Mexican authorities have been waging a deadly battle against drug cartels for over a decade, but unfortunately, without success. Thousands, including politicians, students, infants, and journalists, die every year in Mexico. The country has had over 360,000 homicides since 2006, which is the date the government declared war on the cartel. The United States has taken notice of these events and has very closely partnered with Mexico, providing them with billions of dollars to modernize its security, and judicial system, and fund development projects to curb migration at Mexico’s southern border.
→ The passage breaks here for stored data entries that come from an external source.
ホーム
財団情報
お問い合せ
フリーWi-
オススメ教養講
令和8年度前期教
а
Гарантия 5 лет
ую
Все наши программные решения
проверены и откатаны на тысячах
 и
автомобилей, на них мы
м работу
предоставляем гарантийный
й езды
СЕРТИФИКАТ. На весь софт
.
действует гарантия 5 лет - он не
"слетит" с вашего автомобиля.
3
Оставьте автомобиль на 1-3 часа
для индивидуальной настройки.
Mexican drug trafficking organizations DTOs sometimes referred to as transnational criminal organizations dominate the import and distribution of cocaine, fentanyl, heroin, marijuana, and methamphetamine in the United States. Mexican suppliers are responsible for most heroin and methamphetamine production, while cocaine is largely produced in Colombia and then transported to the United States by Mexican criminal organizations. Mexico, along with China, is also a leading source of fentanyl, a synthetic opioid up to fifty times more potent than heroin. The amount of fentanyl seized by Mexican authorities nearly quintupled the amount seized between 2019 and 2020.
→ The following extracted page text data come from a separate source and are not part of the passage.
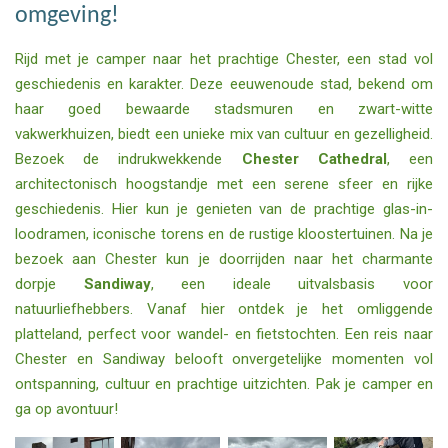
omgeving!
Rijd met je camper naar het prachtige Chester, een stad vol
geschiedenis en karakter. Deze eeuwenoude stad, bekend om
haar goed bewaarde stadsmuren en zwart-witte
vakwerkhuizen, biedt een unieke mix van cultuur en gezelligheid.
Bezoek de indrukwekkende
Chester Cathedral
, een
architectonisch hoogstandje met een serene sfeer en rijke
geschiedenis. Hier kun je genieten van de prachtige glas-in-
loodramen, iconische torens en de rustige kloostertuinen. Na je
bezoek aan Chester kun je doorrijden naar het charmante
dorpje
Sandiway
, een ideale uitvalsbasis voor
natuurliefhebbers. Vanaf hier ontdek je het omliggende
platteland, perfect voor wandel- en fietstochten. Een reis naar
Chester en Sandiway belooft onvergetelijke momenten vol
ontspanning, cultuur en prachtige uitzichten. Pak je camper en
ga op avontuur!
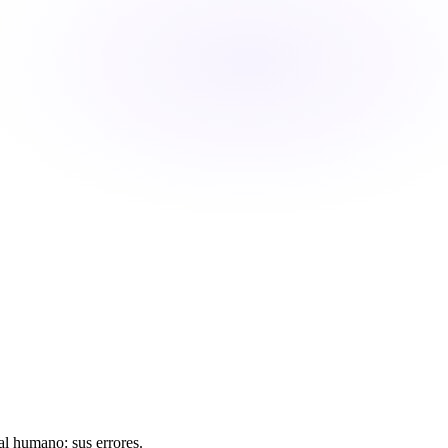
 al humano: sus errores.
Mexico’s drug cartels are in a constant state of flux. Over the decades, they have grown, splintered, forged new alliances, and battled one another for territory. The cartels that pose the most significant drug trafficking threat (PDF) to the United States, according to the United States Drug Administration (DEA) are Sinaloa Cartel. Formerly led by Joaquín “El Chapo” Guzmán, Sinaloa is one of Mexico’s oldest and most influential drug trafficking groups. With strongholds in nearly half of Mexico’s states, particularly those along the Pacific coast in the northwest and near the country’s southern and northern borders and operations in as many as fifty countries, it has a larger international footprint than any of its Mexican rivals. In 2017, Mexican authorities extradited Guzman to the United States, where he is serving a life sentence for multiple drug-related charges. In 2021, U.S. President Joe Biden imposed sanctions on eight members of the group, which is now led by Ismael Zambada García and El Chapo’s sons, known as “Los Chapitos.”
The Sinaloa Cartel, often considered the largest and most powerful drug trafficking organization in the Western Hemisphere, is a network of some of Mexico’s most important drug lords. Members work together to protect themselves. The cartel and drug trafficking issue in Mexico is a serious problem, and the people of Mexico live in constant fear of these members. People need to spread awareness.